• **GOAL**
Quote every line of text in the records below verbatim, omitting the pictures.

• **EXTRACTED MATERIAL**
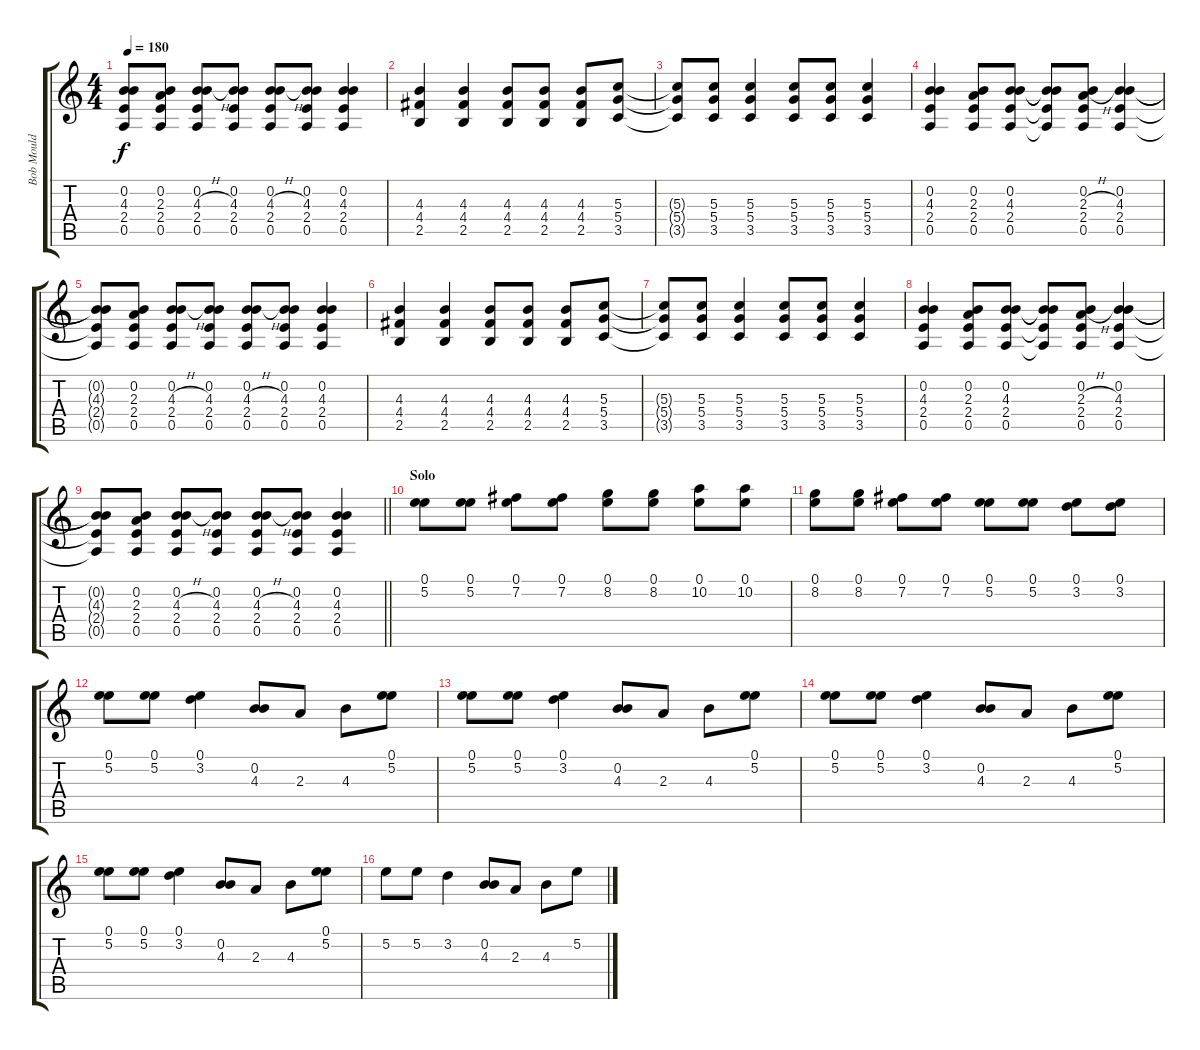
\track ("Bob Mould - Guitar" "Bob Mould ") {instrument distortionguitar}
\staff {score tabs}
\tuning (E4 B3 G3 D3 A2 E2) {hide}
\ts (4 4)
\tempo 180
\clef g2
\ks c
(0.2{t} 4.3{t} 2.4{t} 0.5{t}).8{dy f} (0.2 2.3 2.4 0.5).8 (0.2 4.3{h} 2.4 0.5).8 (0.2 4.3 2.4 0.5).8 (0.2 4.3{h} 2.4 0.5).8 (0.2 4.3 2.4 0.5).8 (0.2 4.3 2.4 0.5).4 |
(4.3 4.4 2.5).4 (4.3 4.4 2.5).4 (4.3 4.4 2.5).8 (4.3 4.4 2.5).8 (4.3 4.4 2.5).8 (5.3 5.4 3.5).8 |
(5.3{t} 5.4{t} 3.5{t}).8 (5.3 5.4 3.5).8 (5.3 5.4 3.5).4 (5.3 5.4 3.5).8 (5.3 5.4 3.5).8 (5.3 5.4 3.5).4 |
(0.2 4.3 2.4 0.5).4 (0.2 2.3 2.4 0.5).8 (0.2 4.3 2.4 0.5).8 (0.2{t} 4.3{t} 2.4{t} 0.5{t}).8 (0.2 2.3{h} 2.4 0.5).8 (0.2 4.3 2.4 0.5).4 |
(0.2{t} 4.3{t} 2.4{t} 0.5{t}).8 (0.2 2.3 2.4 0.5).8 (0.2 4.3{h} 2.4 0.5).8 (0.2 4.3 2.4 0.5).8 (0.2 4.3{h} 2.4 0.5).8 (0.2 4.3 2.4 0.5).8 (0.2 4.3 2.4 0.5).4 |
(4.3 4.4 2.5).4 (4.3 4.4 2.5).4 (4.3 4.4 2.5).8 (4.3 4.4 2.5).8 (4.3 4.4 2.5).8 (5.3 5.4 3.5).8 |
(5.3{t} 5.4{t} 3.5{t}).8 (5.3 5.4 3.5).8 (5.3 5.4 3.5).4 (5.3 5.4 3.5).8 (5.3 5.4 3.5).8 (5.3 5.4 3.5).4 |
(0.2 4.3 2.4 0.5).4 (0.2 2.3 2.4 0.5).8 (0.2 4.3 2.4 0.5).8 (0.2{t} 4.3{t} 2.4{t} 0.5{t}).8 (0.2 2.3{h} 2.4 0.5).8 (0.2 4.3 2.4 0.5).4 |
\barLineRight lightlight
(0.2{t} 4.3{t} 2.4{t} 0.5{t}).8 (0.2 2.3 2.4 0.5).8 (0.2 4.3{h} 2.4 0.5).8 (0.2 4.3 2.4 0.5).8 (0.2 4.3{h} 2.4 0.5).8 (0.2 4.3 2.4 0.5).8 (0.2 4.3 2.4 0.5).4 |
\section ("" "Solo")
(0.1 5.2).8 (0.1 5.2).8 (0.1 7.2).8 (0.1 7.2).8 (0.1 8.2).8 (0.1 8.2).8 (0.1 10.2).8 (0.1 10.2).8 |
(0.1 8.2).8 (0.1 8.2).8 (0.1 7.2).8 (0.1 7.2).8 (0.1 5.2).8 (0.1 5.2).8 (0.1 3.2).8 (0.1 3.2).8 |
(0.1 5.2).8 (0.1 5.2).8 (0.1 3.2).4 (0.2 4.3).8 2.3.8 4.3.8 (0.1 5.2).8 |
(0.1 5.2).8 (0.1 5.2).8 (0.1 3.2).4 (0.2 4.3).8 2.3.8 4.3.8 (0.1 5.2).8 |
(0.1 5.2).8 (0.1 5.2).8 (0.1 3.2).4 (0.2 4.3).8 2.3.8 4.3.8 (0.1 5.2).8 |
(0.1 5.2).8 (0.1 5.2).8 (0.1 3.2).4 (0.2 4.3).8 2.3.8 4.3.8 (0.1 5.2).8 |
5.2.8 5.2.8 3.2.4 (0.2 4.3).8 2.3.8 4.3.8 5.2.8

• **RESPONSE BELOW**
\track ("Bob Mould - Guitar" "Bob Mould ") {instrument distortionguitar}
\staff {score tabs}
\tuning (E4 B3 G3 D3 A2 E2) {hide}
\ts (4 4)
\tempo 180
\clef g2
\ks c
(0.2{t} 4.3{t} 2.4{t} 0.5{t}).8{dy f} (0.2 2.3 2.4 0.5).8 (0.2 4.3{h} 2.4 0.5).8 (0.2 4.3 2.4 0.5).8 (0.2 4.3{h} 2.4 0.5).8 (0.2 4.3 2.4 0.5).8 (0.2 4.3 2.4 0.5).4 |
(4.3 4.4 2.5).4 (4.3 4.4 2.5).4 (4.3 4.4 2.5).8 (4.3 4.4 2.5).8 (4.3 4.4 2.5).8 (5.3 5.4 3.5).8 |
(5.3{t} 5.4{t} 3.5{t}).8 (5.3 5.4 3.5).8 (5.3 5.4 3.5).4 (5.3 5.4 3.5).8 (5.3 5.4 3.5).8 (5.3 5.4 3.5).4 |
(0.2 4.3 2.4 0.5).4 (0.2 2.3 2.4 0.5).8 (0.2 4.3 2.4 0.5).8 (0.2{t} 4.3{t} 2.4{t} 0.5{t}).8 (0.2 2.3{h} 2.4 0.5).8 (0.2 4.3 2.4 0.5).4 |
(0.2{t} 4.3{t} 2.4{t} 0.5{t}).8 (0.2 2.3 2.4 0.5).8 (0.2 4.3{h} 2.4 0.5).8 (0.2 4.3 2.4 0.5).8 (0.2 4.3{h} 2.4 0.5).8 (0.2 4.3 2.4 0.5).8 (0.2 4.3 2.4 0.5).4 |
(4.3 4.4 2.5).4 (4.3 4.4 2.5).4 (4.3 4.4 2.5).8 (4.3 4.4 2.5).8 (4.3 4.4 2.5).8 (5.3 5.4 3.5).8 |
(5.3{t} 5.4{t} 3.5{t}).8 (5.3 5.4 3.5).8 (5.3 5.4 3.5).4 (5.3 5.4 3.5).8 (5.3 5.4 3.5).8 (5.3 5.4 3.5).4 |
(0.2 4.3 2.4 0.5).4 (0.2 2.3 2.4 0.5).8 (0.2 4.3 2.4 0.5).8 (0.2{t} 4.3{t} 2.4{t} 0.5{t}).8 (0.2 2.3{h} 2.4 0.5).8 (0.2 4.3 2.4 0.5).4 |
\barLineRight lightlight
(0.2{t} 4.3{t} 2.4{t} 0.5{t}).8 (0.2 2.3 2.4 0.5).8 (0.2 4.3{h} 2.4 0.5).8 (0.2 4.3 2.4 0.5).8 (0.2 4.3{h} 2.4 0.5).8 (0.2 4.3 2.4 0.5).8 (0.2 4.3 2.4 0.5).4 |
\section ("" "Solo")
(0.1 5.2).8 (0.1 5.2).8 (0.1 7.2).8 (0.1 7.2).8 (0.1 8.2).8 (0.1 8.2).8 (0.1 10.2).8 (0.1 10.2).8 |
(0.1 8.2).8 (0.1 8.2).8 (0.1 7.2).8 (0.1 7.2).8 (0.1 5.2).8 (0.1 5.2).8 (0.1 3.2).8 (0.1 3.2).8 |
(0.1 5.2).8 (0.1 5.2).8 (0.1 3.2).4 (0.2 4.3).8 2.3.8 4.3.8 (0.1 5.2).8 |
(0.1 5.2).8 (0.1 5.2).8 (0.1 3.2).4 (0.2 4.3).8 2.3.8 4.3.8 (0.1 5.2).8 |
(0.1 5.2).8 (0.1 5.2).8 (0.1 3.2).4 (0.2 4.3).8 2.3.8 4.3.8 (0.1 5.2).8 |
(0.1 5.2).8 (0.1 5.2).8 (0.1 3.2).4 (0.2 4.3).8 2.3.8 4.3.8 (0.1 5.2).8 |
5.2.8 5.2.8 3.2.4 (0.2 4.3).8 2.3.8 4.3.8 5.2.8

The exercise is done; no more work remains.